Principle (send-only-what-changed): Any endpoint or caller may persist a partial provider config. Absent fields retain their stored value; brand-new rows fall to column defaults. Callers must not be required to re-send the whole row to avoid data loss.

model_name is special-cased — COALESCE(NULLIF(EXCLUDED.model_name,''), stored) — so the empty-string new-row sentinel never overwrites a real model.

4. Local inference servers join the API's docker network

A local inference server (llama.cpp, Ollama) is reached by docker-network service name, exactly as the API reaches Postgres/Garage — not via host loopback. Host-loopback is rejected: the host firewall drops bridge→host traffic, so loopback is unreliable by construction, not by misconfiguration. The persisted base_url therefore holds a service-name URL (e.g. http://kg-llamacpp:8080/v1). Hardware passthrough and bring-up of that container is environment-specific operational knowledge and lives in the operator way, not here.

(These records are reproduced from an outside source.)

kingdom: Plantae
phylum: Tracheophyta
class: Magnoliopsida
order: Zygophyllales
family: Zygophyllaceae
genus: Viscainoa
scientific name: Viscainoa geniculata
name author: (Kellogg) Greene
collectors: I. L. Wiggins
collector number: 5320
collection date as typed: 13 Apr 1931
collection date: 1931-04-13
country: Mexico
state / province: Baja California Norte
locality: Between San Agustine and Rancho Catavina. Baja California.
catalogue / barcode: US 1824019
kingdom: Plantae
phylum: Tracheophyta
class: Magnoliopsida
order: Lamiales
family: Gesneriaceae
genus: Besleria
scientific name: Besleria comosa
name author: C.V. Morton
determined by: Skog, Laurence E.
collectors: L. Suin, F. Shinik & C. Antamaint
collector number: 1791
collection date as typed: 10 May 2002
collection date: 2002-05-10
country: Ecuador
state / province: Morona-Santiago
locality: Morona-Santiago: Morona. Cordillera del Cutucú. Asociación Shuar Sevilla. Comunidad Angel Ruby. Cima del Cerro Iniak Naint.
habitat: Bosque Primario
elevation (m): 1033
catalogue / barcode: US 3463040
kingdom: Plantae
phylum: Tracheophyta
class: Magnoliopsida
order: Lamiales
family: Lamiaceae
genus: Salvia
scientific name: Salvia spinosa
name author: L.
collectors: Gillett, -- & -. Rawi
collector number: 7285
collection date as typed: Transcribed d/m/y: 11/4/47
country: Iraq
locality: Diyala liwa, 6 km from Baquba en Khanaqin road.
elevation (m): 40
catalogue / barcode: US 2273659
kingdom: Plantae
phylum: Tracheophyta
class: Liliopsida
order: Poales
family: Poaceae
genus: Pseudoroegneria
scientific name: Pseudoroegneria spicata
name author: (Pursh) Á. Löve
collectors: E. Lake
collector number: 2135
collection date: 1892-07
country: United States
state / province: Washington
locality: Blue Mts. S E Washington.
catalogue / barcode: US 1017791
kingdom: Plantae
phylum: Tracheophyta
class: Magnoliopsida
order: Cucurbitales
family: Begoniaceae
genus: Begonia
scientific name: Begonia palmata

Reaffirmation, not new decision

The Anthropic SDK-enumeration and OpenAI allowlist→denylist fixes restore ADR-800's existing "no hardcoded model lists" decision where it had regressed. They are recorded as confirmation of ADR-800, not as new architecture: enumerate via the provider SDK/API and exclude only known non-extraction families, so new model generations appear with no code change.

Consequences

Positive

  • The database is a two-way source of truth: a GET mirrors the POST, so every provider card pre-populates from what is actually persisted rather than from defaults. (This is a consequence of decisions 2 + 3, not a separate decision.)
  • Adding a provider is connector + metadata only — no UI or route changes.
  • The partial-save invariant makes whole classes of "save wiped my config" bugs structurally impossible for present and future callers.
  • New model generations surface automatically (decision-reaffirmation).

Negative

  • The persistence layer carries non-obvious COALESCE/NULLIF logic; the send-only-what-changed principle must be understood before adding columns (a column added without a COALESCE branch reintroduces the bug class).
  • Local-provider use requires the inference server to be on the API's docker network — a host-installed server is not directly usable without joining it.

Neutral

  • vllm remains an EXTRACTION_PROVIDERS placeholder with no connector; it is omitted from /admin/providers until one exists (every card maps to a working surface).
  • Reasoning controls are temperature + max_tokens only. A provider-specific context-length (num_ctx) knob was deliberately excluded: no column exists, and it is a no-op for cloud providers. Adding it later is a schema + contract change, scoped separately.

Alternatives Considered

  • Thread every field through every caller (instead of COALESCE at the persistence layer). Rejected: it only fixes the one caller you remember; the bug class returns with the next partial-save endpoint.
  • Mutate ADR-800 to add this contract. Rejected: ADR-800 is Accepted; overwriting it destroys the decision-history friction. ADR-801 extends it.
  • Host-loopback for local providers with a firewall rule. Rejected: fragile and host-specific; the docker-network pattern is how every other service dependency already works.
  • Per-provider-shaped UI cards (distinct cloud vs. local components). Rejected: divergent code paths drift; one metadata-driven card shape is the contract's UI expression.